In [30]:
import httpx
import pandas as pd
import os
from dotenv import load_dotenv

BASE_URL = "https://www.googleapis.com/youtube/v3/commentThreads"


async def fetch_all_comments(video_id):
     # Load environment variables from .env file
    load_dotenv()

    # Now you can access your environment variables using os.getenv()
    YT_API_KEY = os.getenv("YOUTUBE_API_KEY")

    comments = []
    next_page_token = None

    async with httpx.AsyncClient() as client:
        while True:
            params = {
                "part": "snippet",
                "videoId": video_id,
                "maxResults": 100,
                "key": YT_API_KEY,
                "pageToken": next_page_token
            }
            response = await client.get(BASE_URL, params=params)
            if response.status_code == 200:
                data = response.json()
                for item in data.get("items", []):
                    top_comment = item["snippet"]["topLevelComment"]["snippet"]
                    comments.append({
                        "author": top_comment["authorDisplayName"],
                        "text": top_comment["textOriginal"],
                        "likeCount": top_comment.get("likeCount", 0),
                        "publishedAt": top_comment["publishedAt"]
                    })
                next_page_token = data.get("nextPageToken")
                if not next_page_token:
                    break
            else:
                raise Exception(f"Failed to fetch comments: {response.status_code} - {response.text}")

    return comments


In [2]:
async def test_fetch_all_comments():
    video_id = "jAoIOIjMZM0"  # Replace with an actual YouTube video ID

    # Fetch the comments
    comments = await fetch_all_comments(video_id)
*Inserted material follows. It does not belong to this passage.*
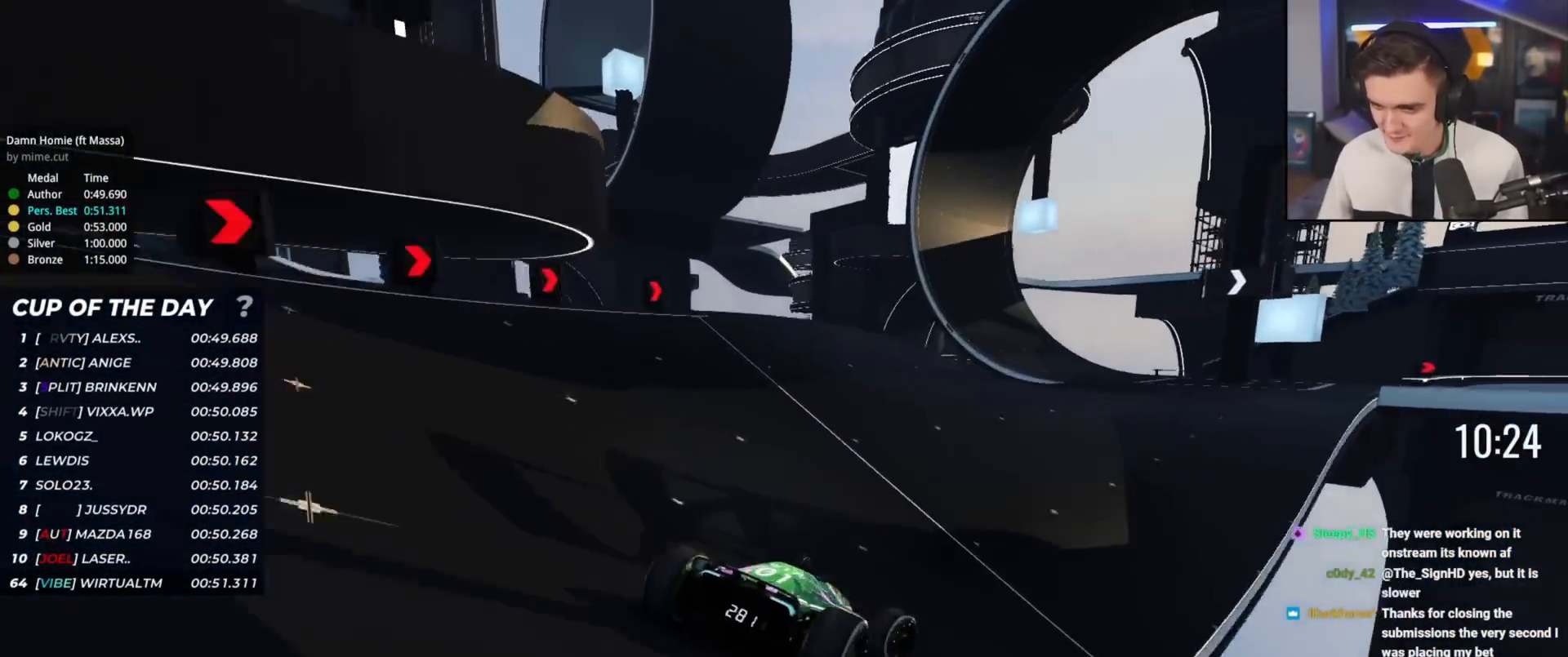
{"keys": ["up"], "events": [[401, "right", "up"]]}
    # Sort comments by number of likes (in descending order)
    comments_sorted = sorted(comments, key=lambda x: x['likeCount'], reverse=True)

    # Print the number of comments
    print(f"Total number of comments fetched: {len(comments)}")

    # Print some of the fetched comments (for example, the first 5 most liked ones)
    print("First 5 most liked comments:")
    for i, comment in enumerate(comments_sorted[:5]):
        print(f"{i+1}. Author: {comment['author']}")
        print(f"   Comment: {comment['text']}")
        print(f"   Likes: {comment['likeCount']}")
        print(f"   Published at: {comment['publishedAt']}")
        print("-" * 40)


load_dotenv()  # Make sure to load environment variables
await test_fetch_all_comments() 


Total number of comments fetched: 500
First 5 most liked comments:
1. Author: @DedicatedSpirit8
   Comment: I love Charlie&#39;s passion<br>Life is purposeless.<br>To die sith a full bank account and regreets is waaay worse than dying penniless but fulfilled.
   Likes: 121
   Published at: 2025-01-19T10:06:30Z
----------------------------------------
2. Author: @IcyPandazzz
   Comment: My friend, flying is BY FAR the safest mode of transportation that humans have. You&#39;re more likely to get eaten by a shark than suffer a single injury during flight. Being eaten by a shark is so rare that you&#39;re more likely to be struck by lightning... TWICE in your lifetime. To add a cherry on top, there is a 63% chance that you will get into at least 3 car accidents by the age of 55. Flight technology is also so advanced that the planes literally fly themselves PERFECTLY! The only reason to have a pilot anymore for the bigger travel companies is to make sure that the plane&#39;s computers are a

In [None]:
from openai import OpenAI


# Summarize comments function
async def summarize_comments(video_id):
    # Fetch comments
    comments = await fetch_all_comments(video_id)

    # Sort comments by likes
    comments_sorted = sorted(comments, key=lambda x: x['likeCount'], reverse=True)

    # Prepare prompt with weighted comments
    prompt = "Summarize the following YouTube comments. Comments with more likes are more important:\n\n"
    for comment in comments_sorted[:50]:  # Include top 50 comments for the prompt
        prompt += f"- [{comment['likeCount']} likes] {comment['text']}\n"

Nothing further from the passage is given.